The Senate Committee on Homeland Security and Governmental Affairs will be releasing a Senator Tom Coburn (R-OK) and Senator Tom Carper (D-DE) sponsored Substitute Amendment to S. 1486, the “Postal Reform Act of 2013.” DMA has been opposed and remains opposed to the Postal Reform Act of 2013.

The current Section 301, the part of the bill that deals with postal rate structure, would eliminate the CPI cap on postage rates for market dominant classes of mail, including First-Class and Standard Mail.  DMA has consistently opposed this measure since it would lead to significantly higher postage costs for its members.

Under the Carper-Coburn substitute, Section 301 would restore the Postal Regulatory Commission (PRC)’s role in approving exigent requests to raise rates above the rate cap. It would also adjust the rate cap by: 1) making the temporary exigent rate request recently approved by the PRC the new baseline for future rate increases, and; 2) changing the cap to CPI+1 percent applied to all of the USPS’s “Market Dominant” products as a whole. The new cap would remain in place until at least the end of 2016. Beginning in 2017, USPS may by majority vote of the Board of Governors establish a new rate system.

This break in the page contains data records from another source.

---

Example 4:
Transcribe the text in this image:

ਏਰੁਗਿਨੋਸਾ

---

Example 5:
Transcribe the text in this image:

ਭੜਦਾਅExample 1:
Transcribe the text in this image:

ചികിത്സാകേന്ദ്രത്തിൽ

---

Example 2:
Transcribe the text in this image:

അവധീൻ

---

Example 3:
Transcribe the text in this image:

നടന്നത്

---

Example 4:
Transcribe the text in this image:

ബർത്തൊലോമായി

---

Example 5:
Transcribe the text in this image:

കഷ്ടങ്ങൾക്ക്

DMA is extremely disappointed with the proposed changes in the Carper-Coburn substitute.  All parties have worked long and hard to come up with good Postal Reform legislation.  This sets us back at a time when we need to move forward and this is not a path we can support.  DMA will continue to work toward a solution that keeps the Postal Service solvent while safeguarding the mailing community.